Making Room for Gandhi Growth

Today, I began the arduous but spiritual task of pruning 600 Merlot, Cabernet Franc, and Cabernet Sauvignon vines.  If I stay in the moment, I find the act of pruning one vine at a time, divine.  Get one step ahead of myself and I gasp with overwhelm!  My husband and I are a mere two person tag team, so we work best by staying in the Be Here Now ethic.

But I was thinking, it was just this past fall when these scrawny and entangled limbs gave birth to our 2010 Meritage vintage.  During the winter, the vines stood dormant and turned a scraggly brown, waiting patiently to turn once more into pink little buds–longing to return to their precious purpose on this earth. 

Rumi says, “Grapes Want to Turn Into Wine.”  Indeed, they do.  

As with grapes, I experience my own profound psychological shift in being when all our vines are pruned.  Not only do I feel a sense of completion, of a job well done with the vineyard looking well-groomed and tidy, but with my own hands, I have directly contributed to the grape’s transformation, cutting off its dead weight of wood in order for the vines to turn to grape. 

As I come out of my own quiet hibernation this winter (with plenty of dead weight, I might add).  I too, feel the inclination to prune and get rid of what no longer serves me in my life.  I want to clear out the things that crowd my mind, my space and make room for new growth in my own life. 

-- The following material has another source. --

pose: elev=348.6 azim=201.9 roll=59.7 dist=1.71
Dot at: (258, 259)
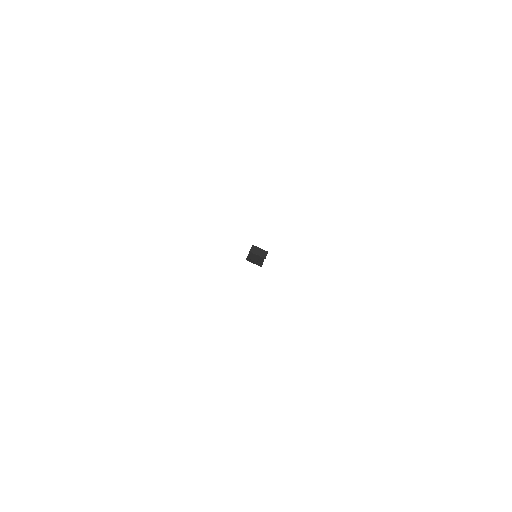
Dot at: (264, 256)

I have been clearing the way, decluttering my life by completing some long over-due mundane projects, like throwing out all my old, old clothes, (that I wore back in college in the 80’s) from my closet;  I’ve been donating most of my good books to our local library so another deserving reader can relish in them over a good glass of wine;  I’ve been setting bon fires to the little piles of paperwork that seem to reappear.  I swear they must have their very own hidden stash of Miracle Grow brewing underneath.   

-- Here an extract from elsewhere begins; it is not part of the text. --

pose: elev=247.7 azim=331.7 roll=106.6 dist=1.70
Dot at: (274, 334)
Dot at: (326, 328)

Over time, I hope to live simply like Gandhi, where he sat on a cool, damp floor in nothing but a loin cloth, spooling cotton.  But in my version, I’ll be barefoot in my Levi’s with a cotton white shirt on (hey, at least it’s cotton!) pruning instead of spooling.  I wouldn’t want to see myself in a loin cloth pruning vines.  I might attract turkey vultures.

And after all this sacred pruning, a little wine tasting of Ridge’s 2008 California Zinfandel Pagani Ranch will do nicely.  My heart and soul longs for spring.  The Sun.  Some fun!  As the comedian, Robin Williams, aptly put it, “Spring is nature’s way of saying, Let’s Party!” 

3 thoughts on “Making Room for Gandhi Growth”

  1. Your reference to winter and “cleaning up” resonates for me. I keep working with the word “surrender” I stay present to not labeling this feeling as “giving up” or “not being strong,” but seeing surrender as the cycle of letting go so I can free myself up to move into something more whole, more integrated.